# Required work:
Continue the excerpt on the contract dispute over SVSA BOLI from the point where it stops.

# Excerpt:
---

To the extent plaintiff also argues that other terms in the contract encompass defendants' conduct, such claims are similarly without merit. For example, plaintiff suggests that by purchasing SVSA BOLI for their own account, defendants were "assisting" others in distribution. However, defendants' purchase for their internal accounts cannot possibly be encompassed in the plain meaning of such terms. Similarly, none of the other terms, according to their plain meaning (especially in light of the contract as a whole), could be interpreted as precluding the purchase by defendants of SVSA BOLI for their internal accounts.

(Opinion, at 9 n. 4.)

---

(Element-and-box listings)
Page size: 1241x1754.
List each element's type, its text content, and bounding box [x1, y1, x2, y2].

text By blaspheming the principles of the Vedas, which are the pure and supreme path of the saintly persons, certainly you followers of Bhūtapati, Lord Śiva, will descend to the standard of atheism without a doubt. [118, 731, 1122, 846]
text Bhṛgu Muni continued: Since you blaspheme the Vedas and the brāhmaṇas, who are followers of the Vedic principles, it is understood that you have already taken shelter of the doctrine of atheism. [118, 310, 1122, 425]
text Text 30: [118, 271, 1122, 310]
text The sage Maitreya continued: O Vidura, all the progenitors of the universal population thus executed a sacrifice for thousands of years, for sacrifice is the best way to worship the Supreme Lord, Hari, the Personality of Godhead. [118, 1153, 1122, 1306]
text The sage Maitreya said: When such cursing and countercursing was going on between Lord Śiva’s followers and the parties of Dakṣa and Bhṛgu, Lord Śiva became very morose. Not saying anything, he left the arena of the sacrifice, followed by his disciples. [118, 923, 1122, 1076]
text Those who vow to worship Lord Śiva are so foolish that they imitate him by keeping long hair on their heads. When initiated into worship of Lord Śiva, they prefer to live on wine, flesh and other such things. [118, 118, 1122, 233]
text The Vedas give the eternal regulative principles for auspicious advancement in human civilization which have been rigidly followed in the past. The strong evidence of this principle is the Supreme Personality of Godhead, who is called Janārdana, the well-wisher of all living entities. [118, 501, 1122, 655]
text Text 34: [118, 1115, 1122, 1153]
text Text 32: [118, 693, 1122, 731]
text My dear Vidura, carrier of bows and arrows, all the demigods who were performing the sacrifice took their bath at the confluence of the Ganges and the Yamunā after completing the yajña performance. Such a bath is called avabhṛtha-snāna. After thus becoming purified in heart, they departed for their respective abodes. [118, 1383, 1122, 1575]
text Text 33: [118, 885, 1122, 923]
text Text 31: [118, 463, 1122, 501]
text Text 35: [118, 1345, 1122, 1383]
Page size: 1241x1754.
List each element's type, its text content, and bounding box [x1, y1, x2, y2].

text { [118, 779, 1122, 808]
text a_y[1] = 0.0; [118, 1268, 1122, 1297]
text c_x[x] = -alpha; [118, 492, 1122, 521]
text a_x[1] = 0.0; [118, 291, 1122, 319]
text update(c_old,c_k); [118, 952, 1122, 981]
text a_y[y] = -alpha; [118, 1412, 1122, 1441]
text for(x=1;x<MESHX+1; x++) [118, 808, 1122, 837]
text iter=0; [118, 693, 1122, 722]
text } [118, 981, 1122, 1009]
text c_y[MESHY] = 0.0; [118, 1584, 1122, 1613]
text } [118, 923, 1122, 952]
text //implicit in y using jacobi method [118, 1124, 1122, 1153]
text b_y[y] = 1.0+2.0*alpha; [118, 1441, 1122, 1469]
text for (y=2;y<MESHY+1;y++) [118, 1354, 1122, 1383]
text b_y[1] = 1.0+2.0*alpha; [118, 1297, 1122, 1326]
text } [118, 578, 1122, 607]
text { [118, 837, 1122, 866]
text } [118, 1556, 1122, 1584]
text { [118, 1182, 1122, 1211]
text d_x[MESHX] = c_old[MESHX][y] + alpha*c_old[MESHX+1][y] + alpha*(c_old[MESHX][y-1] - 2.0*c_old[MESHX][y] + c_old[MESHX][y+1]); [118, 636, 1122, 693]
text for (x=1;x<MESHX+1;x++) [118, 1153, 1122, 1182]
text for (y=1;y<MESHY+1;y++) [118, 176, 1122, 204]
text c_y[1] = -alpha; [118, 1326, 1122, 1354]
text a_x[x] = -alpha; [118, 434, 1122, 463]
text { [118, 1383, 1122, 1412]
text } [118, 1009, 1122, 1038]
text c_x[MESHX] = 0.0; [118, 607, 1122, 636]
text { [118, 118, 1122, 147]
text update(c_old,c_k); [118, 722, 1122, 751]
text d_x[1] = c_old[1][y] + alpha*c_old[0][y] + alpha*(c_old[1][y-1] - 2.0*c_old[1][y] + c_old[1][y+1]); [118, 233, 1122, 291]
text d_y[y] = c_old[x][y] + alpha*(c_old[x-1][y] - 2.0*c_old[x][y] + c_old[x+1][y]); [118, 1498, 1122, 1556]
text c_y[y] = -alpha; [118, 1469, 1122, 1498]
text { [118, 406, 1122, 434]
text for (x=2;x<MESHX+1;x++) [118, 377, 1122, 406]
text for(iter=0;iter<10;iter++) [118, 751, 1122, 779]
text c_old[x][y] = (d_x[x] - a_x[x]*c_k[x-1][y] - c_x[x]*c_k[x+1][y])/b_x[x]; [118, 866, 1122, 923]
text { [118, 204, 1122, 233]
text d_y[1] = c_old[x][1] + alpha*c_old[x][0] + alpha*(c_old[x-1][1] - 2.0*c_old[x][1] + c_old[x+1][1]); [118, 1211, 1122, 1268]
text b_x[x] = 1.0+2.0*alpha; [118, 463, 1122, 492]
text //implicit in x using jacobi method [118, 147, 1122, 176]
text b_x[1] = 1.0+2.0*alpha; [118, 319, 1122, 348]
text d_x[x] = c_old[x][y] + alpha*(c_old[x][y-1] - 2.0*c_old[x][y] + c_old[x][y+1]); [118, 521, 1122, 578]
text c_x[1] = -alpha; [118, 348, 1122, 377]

---

# Response:
Furthermore, plaintiff's suggestion that the Second Circuit's decision in Boosey Hawkes Music Publishers, Ltd. v. Walt Disney Video Company, 145 F.3d 481 (2d Cir. 1998) requires a different outcome in the instant case is meritless. In that case, the Second Circuit determined that a party seeking an exception from the reasonable meaning of contractual language bears the burden of negotiating for language that expressly defines the exception. See id. at 488 ("[T]he burden still falls on the party advancing a deviation from the most reasonable reading of the license to insure that the desired deviation is reflected in the final terms of the contract."). Notwithstanding the fact that plaintiff cited to this case in its original moving papers and proffering repetitive arguments on a motion for reconsideration is wholly inappropriate, the Court notes that this case is inapposite to the one at bar. Defendants in the instant action were not seeking an exception to the language of the 2004 contract but rather arguing for a reasonable interpretation of its terms, which the Court ruled, by their plain meaning, did not preclude defendants' purchase of SVSA BOLI in their own right. ( See Opinion, at 8-10.)

Because plaintiff has offered no "matters or controlling decisions which, had they been considered, might reasonably have altered the result reached by the court," but rather simply proffers the same arguments advanced in opposition to summary judgment, reconsideration of the September 17, 2008 Opinion is not warranted and plaintiff's motion for such is denied.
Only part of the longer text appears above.